Question

A 200.0 - \(\mu\) F capacitor is placed across a \(12.0-\mathrm{V}\) battery. When a switch is thrown, the battery is removed from the capacitor and the capacitor is connected across a heater that is immersed in $1.00 \mathrm{cm}^{3}$ of water. Assuming that all the energy from the capacitor is delivered to the water, what is the temperature change of the water?

Short answer

Answer: The temperature change of the water is approximately 3.44°C.

Step-by-step solution

Calculate the initial energy stored in the capacitor

To calculate the initial energy stored in the capacitor, we can use the formula for the energy stored in a capacitor: \(E = \frac{1}{2} C V^2\) Where E is the energy, C is the capacitance, and V is the voltage. In this problem, we are given C = 200.0 µF and V = 12.0 V. Let's calculate E. Solution: \(E = \frac{1}{2} (200.0 \times 10^{-6}\,\text{F}) (12.0\,\text{V})^2\) \(E = 0.5 \times 200.0 \times 10^{-6}\,\text{F} \times 144\,\text{V}^2\) \(E \approx 14.4\,\text{mJ}\)
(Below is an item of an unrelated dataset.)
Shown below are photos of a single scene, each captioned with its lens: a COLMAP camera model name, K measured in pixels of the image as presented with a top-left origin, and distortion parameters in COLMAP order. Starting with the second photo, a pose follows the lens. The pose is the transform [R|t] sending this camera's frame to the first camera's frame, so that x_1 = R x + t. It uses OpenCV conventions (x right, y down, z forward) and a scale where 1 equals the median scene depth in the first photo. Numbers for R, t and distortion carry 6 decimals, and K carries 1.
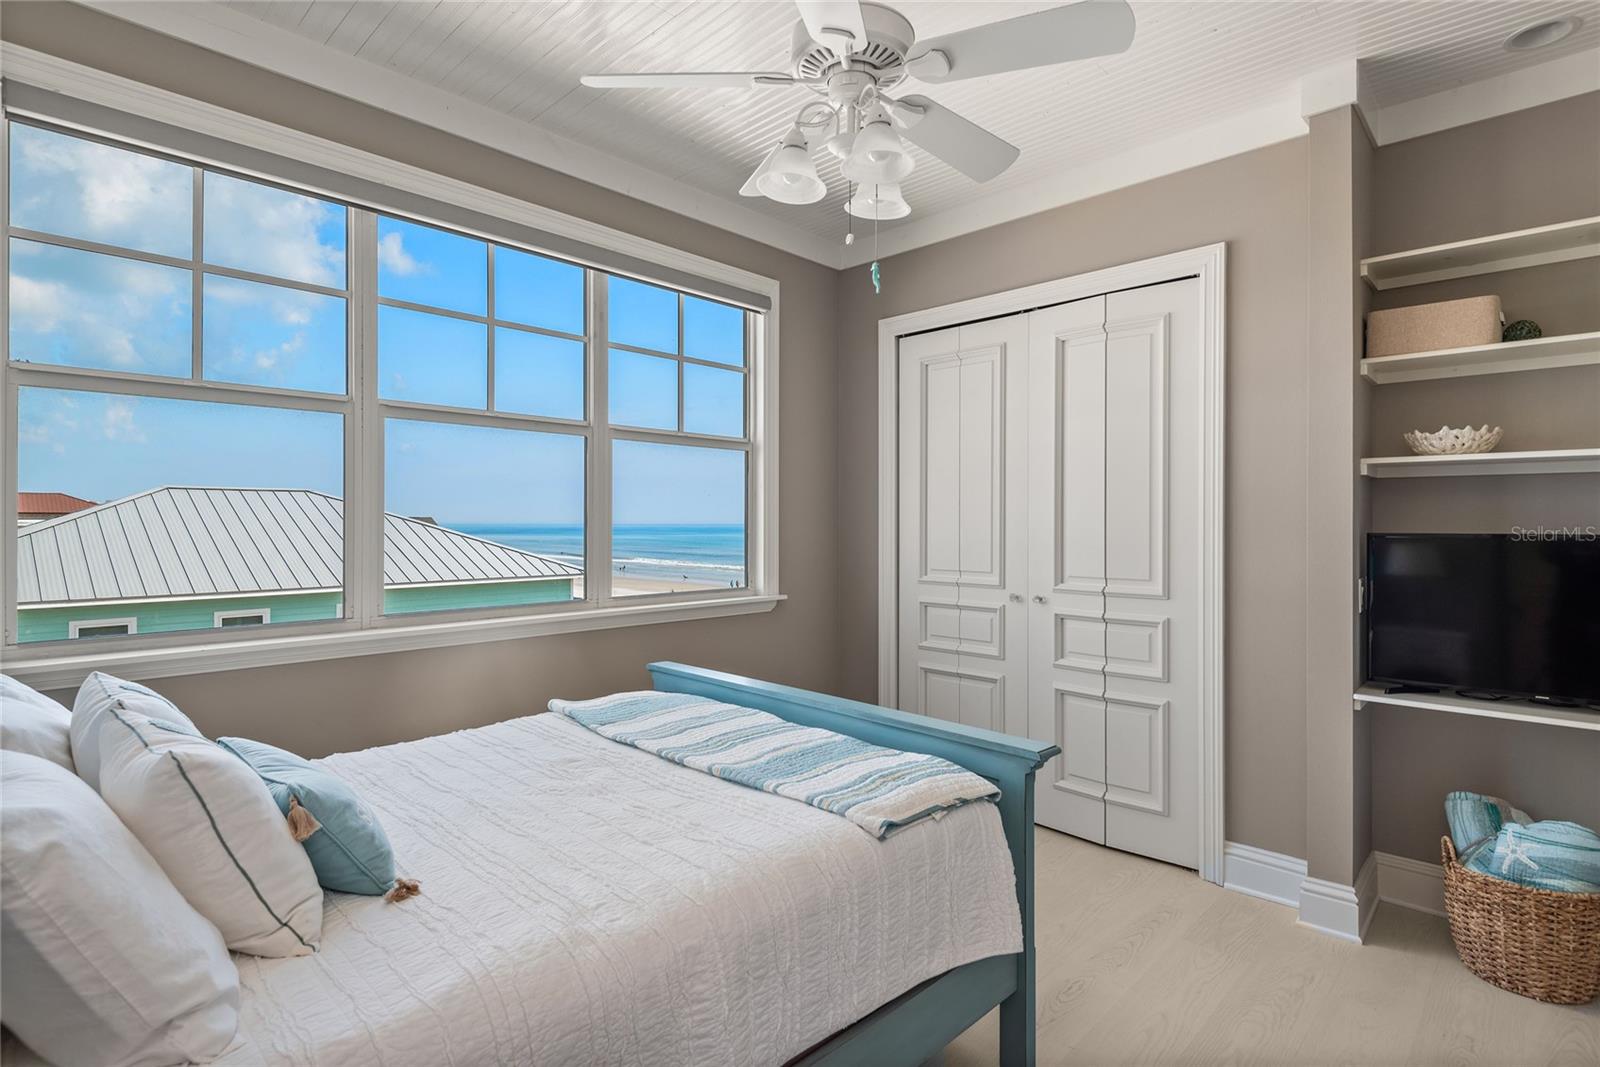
lens RADIAL K [[799.8, 0, 810.9], [0, 799.8, 527.1], [0, 0, 1]] dist [-0.000237, -0.007541]
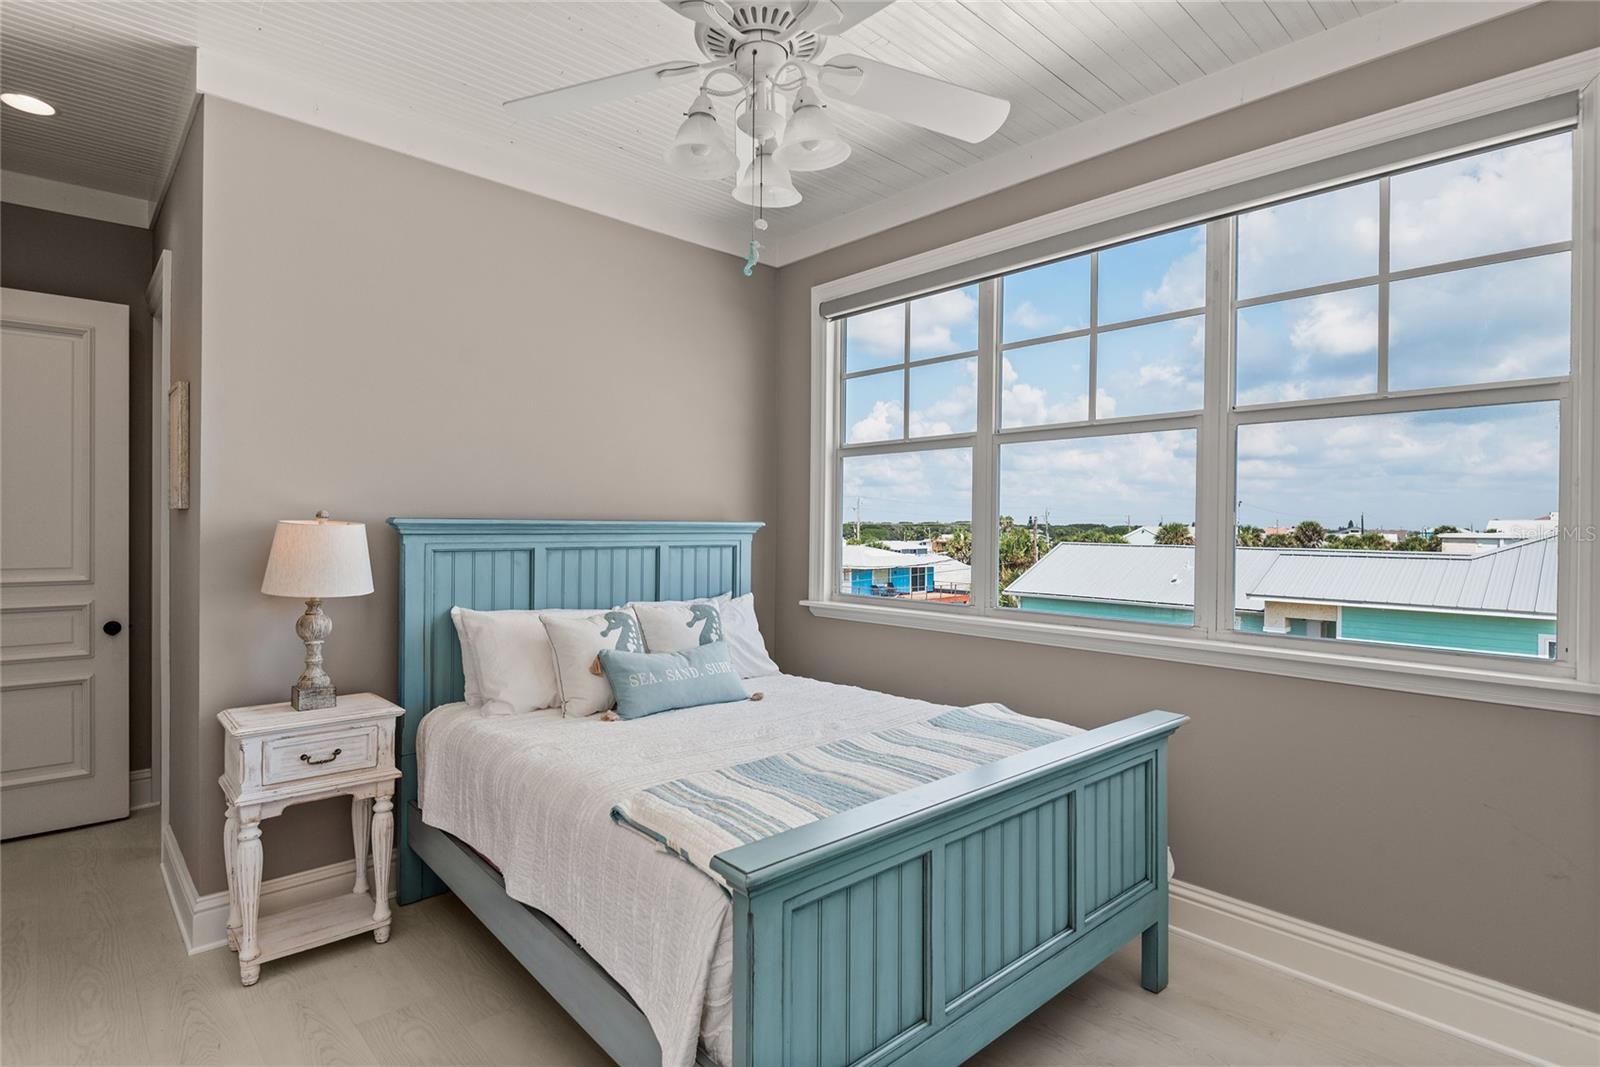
lens RADIAL K [[799.8, 0, 810.9], [0, 799.8, 527.1], [0, 0, 1]] dist [-0.000237, -0.007541]
pose [[-0.057269, -0.003018, -0.998354, 0.879536], [-0.012261, 0.999922, -0.002320, -0.006510], [0.998283, 0.012108, -0.057302, 1.004765]]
Calculate the energy required to heat the water

Next, we'll calculate the energy required to heat the water using the specific heat capacity formula: \(E = mc\Delta T\) Where E is the energy, m is the mass, c is the specific heat capacity, and \(\Delta T\) is the temperature change. In this problem, we have a volume of 1.00 cm³ of water, and to convert volume to mass, we need to multiply by the density of water, which is 1 g/cm³. Therefore, m = 1.00 g. The specific heat capacity of water is 4.186 J/g°C. Since we know the energy of the capacitor calculated in step 1, we can rewrite the formula like this: \(\Delta T = \frac{E}{mc}\)
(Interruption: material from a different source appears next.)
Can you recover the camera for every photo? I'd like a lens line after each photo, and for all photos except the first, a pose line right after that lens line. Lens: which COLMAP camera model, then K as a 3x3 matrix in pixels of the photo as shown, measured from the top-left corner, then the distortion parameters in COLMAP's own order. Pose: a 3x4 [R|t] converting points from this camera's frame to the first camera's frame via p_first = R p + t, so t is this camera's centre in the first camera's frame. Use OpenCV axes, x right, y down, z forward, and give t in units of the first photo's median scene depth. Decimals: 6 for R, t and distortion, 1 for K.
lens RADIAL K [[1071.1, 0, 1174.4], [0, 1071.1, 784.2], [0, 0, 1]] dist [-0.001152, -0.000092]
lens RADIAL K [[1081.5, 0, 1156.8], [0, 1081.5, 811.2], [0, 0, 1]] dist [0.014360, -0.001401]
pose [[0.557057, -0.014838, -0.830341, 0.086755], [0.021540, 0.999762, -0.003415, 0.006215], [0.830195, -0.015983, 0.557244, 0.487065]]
Relate the energy from the capacitor to the energy required to heat the water and calculate the temperature change

Now we'll input the values for E, m and c into the formula and calculate the temperature change \(\Delta T\). \(\Delta T = \frac{14.4 \times 10^{-3}\, \text{J}}{(1.00\,\text{g})(4.186\,\text{J/g°C})}\) \(\Delta T \approx 3.44\,\text{°C}\) The temperature change of the water is approximately 3.44°C.